HEART aims at providing clinical and non-clinical evidence on how specific Blue-Green solutions can improve public health and well-being. Some participants will follow the recommendations and visit green areas (or blue) or follow green routes and trajectories. The evidence and quantitative information of the possible improvement in their health will be received through wearable devices only, visiting their doctor (only), or even in both ways – so, we will have participants in clinical studies that have also a wearable device.

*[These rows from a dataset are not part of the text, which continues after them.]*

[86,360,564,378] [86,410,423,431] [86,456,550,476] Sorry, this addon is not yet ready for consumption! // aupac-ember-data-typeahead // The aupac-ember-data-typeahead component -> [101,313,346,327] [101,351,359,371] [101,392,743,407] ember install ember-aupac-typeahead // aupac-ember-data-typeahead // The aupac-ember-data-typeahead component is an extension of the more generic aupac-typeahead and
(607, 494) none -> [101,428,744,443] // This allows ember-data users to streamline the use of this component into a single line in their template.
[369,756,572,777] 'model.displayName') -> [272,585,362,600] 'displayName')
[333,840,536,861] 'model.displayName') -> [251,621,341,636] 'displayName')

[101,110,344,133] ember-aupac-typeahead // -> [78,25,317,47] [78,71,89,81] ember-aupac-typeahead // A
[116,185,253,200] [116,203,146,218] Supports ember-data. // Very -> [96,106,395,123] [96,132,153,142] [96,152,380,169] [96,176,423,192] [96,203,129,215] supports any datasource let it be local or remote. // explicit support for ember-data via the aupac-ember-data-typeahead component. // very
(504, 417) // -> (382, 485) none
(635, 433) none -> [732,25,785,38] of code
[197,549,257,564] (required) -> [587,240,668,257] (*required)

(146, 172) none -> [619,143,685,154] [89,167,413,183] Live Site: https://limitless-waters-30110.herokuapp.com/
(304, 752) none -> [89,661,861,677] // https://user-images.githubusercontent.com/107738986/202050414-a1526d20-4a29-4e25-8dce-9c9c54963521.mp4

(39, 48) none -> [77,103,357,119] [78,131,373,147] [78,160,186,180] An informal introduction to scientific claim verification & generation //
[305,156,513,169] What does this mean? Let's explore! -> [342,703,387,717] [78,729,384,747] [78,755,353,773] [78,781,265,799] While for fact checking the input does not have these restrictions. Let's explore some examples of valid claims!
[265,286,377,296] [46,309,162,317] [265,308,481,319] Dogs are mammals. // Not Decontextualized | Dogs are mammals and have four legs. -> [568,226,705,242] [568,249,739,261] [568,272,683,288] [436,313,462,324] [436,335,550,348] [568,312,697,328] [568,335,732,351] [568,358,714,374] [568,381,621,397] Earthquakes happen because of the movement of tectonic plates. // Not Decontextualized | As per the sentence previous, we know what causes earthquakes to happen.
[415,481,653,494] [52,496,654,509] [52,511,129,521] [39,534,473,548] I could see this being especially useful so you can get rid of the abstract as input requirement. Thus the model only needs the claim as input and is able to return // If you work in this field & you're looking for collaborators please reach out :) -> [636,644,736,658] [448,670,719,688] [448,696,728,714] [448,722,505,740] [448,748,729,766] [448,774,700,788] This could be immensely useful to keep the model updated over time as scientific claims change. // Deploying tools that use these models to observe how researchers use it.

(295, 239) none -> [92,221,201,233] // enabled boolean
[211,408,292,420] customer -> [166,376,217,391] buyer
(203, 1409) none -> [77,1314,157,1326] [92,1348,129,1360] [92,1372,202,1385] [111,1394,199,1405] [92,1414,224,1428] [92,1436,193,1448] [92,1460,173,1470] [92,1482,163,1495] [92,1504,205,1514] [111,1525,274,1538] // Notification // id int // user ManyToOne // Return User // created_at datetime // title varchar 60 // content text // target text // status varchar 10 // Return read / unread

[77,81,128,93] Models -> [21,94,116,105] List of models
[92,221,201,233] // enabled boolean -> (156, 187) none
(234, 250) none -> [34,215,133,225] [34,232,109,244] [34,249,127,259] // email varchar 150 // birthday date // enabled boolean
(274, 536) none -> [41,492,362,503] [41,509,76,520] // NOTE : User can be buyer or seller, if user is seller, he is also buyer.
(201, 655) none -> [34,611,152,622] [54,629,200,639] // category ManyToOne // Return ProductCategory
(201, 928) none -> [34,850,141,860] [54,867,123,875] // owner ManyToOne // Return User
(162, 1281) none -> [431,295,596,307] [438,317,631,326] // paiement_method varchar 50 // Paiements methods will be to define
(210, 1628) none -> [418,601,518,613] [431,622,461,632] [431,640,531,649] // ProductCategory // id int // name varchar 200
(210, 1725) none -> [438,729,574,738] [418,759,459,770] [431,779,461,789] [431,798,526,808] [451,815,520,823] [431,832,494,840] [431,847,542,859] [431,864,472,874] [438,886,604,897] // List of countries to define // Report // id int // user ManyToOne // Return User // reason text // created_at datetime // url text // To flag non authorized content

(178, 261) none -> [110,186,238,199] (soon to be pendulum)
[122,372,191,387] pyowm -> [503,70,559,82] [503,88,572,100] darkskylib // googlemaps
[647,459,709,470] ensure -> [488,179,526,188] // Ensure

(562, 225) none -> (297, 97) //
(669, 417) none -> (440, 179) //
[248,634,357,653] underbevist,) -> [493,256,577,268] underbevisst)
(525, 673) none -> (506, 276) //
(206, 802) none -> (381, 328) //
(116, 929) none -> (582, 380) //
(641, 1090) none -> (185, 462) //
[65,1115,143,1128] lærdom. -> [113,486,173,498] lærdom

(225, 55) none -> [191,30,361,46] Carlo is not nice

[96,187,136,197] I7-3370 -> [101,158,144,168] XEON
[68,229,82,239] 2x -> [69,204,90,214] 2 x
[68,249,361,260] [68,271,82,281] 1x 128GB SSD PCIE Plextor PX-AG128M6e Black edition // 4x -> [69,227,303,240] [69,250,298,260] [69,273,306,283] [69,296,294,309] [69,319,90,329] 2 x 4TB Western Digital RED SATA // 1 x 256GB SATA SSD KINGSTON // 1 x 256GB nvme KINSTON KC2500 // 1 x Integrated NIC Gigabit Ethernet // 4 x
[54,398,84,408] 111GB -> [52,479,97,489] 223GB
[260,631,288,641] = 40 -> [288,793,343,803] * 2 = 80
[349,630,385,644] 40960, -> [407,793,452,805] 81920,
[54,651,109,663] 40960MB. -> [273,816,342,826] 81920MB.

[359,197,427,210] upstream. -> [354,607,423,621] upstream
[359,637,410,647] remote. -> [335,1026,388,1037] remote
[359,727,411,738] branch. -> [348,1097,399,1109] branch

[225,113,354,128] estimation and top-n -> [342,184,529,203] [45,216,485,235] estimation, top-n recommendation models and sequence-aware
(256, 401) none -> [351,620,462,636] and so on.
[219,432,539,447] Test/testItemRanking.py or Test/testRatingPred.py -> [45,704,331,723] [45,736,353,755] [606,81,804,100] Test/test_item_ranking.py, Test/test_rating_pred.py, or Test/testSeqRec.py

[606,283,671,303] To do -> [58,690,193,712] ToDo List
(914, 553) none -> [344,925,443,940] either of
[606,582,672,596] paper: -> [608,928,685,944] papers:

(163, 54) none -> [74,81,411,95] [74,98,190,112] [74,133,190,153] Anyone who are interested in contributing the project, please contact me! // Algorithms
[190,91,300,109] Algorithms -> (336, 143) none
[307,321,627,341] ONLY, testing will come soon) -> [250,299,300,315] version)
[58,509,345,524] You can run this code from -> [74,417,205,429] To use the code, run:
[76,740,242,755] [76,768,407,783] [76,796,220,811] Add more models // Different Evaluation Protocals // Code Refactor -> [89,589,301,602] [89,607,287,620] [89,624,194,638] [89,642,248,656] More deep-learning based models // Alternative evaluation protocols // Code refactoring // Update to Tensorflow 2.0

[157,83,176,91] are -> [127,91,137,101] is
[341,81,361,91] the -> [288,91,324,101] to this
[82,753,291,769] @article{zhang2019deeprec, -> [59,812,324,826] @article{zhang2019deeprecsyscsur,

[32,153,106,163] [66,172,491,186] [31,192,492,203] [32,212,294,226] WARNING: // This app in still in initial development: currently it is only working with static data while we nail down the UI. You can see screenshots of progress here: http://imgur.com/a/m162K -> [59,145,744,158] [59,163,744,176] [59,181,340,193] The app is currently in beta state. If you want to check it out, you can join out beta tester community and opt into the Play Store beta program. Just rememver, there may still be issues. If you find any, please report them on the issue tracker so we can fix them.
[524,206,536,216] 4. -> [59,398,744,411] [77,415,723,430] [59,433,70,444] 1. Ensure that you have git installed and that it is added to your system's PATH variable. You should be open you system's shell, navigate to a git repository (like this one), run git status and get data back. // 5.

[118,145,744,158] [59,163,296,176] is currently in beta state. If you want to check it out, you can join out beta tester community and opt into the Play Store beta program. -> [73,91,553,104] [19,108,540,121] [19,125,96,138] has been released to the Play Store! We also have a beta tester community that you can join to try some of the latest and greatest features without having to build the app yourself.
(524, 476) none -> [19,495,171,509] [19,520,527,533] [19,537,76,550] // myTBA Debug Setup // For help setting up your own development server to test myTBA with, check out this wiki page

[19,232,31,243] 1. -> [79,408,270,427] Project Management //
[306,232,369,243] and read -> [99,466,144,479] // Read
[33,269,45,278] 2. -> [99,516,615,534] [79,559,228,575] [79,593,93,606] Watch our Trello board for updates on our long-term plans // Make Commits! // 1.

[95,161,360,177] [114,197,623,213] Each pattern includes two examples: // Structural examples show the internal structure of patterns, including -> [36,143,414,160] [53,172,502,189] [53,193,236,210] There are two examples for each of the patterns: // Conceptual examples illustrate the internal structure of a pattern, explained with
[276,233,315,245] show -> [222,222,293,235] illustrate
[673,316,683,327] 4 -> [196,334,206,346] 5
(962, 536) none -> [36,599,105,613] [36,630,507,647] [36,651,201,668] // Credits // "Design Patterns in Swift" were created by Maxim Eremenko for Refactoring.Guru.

Furthermore, there are people who do not follow any recommendations and others who do not visit green spaces but gray areas. All these data among with additional environmental data plus socioeconomic data are gathered under the HEART umbrella. The evidence on the assessment of BG solutions for public health is based on the indicators that we have set up in WP2 as well as the statistical analysis and the advanced ML algorithms in WP4. These evident and quantifying examples on how we can improve our health in urban environments is a basis to set up a methodology –general enough and robust to be extrapolated in different urban areas
MAPPING THE COMMUNITY
Concerning the Stakeholders and communities’ engagement, some major aspects were achieved in mapping and analyzing:
· The key stakeholder groups and their role identified both projects
partners and demo site
· Initial identification of the existing BGS assets and the promising routes to the adoption of the new ones to fill the gaps BGS by the systematic involvement of multiple stakeholders
· Initialisation of diversification for spatial specific grouping or innovative, community engagement methodology, recommended for participatory planning, co-design of the new BGS
· Demonstrations sites customized to living labs a concept to be further exploited and defined
Within this process, the main purpose of the user’s selection methodology is to outline the criteria of the enrolment of participants in discrete study groups, according to their health status and the degree of their planned exploitation of a BGS. Furthermore, the methodology presents the rationale of randomization and prioritization of the diseases and the disease features for each clinical group.
To achieve this, experts must agree on the definition of the diseases, where the definition of a “healthy” participant is a priority. The so-called “healthy” for a specific disease or group of diseases is acceptable to present another disease, preferably not of the rest three study groups.
The definition of “disease” for every one of the four disease groups is a medical diagnosis for the specific disease, with or without administration of a regular pharmaceutical regimen (i.e., a diabetic may be regulated by diet, etc).
ENVIRONMENT & DISEASES
HEART should Influence the way cities to perceive the use of public green areas, and BGS regeneration creates conditions for:
1. Citizens health improvements
2. Citizens Well Being improvements
3. Improved socializing
4. Economy enhancement
HEART project duties are:
To create robust proof that cities will benefit from bg regeneration; assist cities to design and construct bg regeneration; propose to cities introduction of specific actions and city running protocols designed to stimulate the activation of these categories.
Therefore, the HEART team is to identify the factors that have an impact on PH and WB, as well as environmental-related factors (Air quality and Atmospheric conditions, Transport and mobility, land use management, the role of physical activity) and factors related to each group of diseases.
And, they must apply systematic research of environmental indicators and tools/methods for their measurement, create a preliminary list of indicators, tools/methods. To define 5 challenge groups: Air quality, Climate resilience, Water quality & quantity, Biodiversity, and Urban liveability, and get consensus with City Partners to prioritize and select the best indicators and tools for each site.
All of these are prerequisites for the HEART experts’ team to prove that the individual measurements and responses are the results of a particular NBS, or group of NBS that the individuals were exposed to.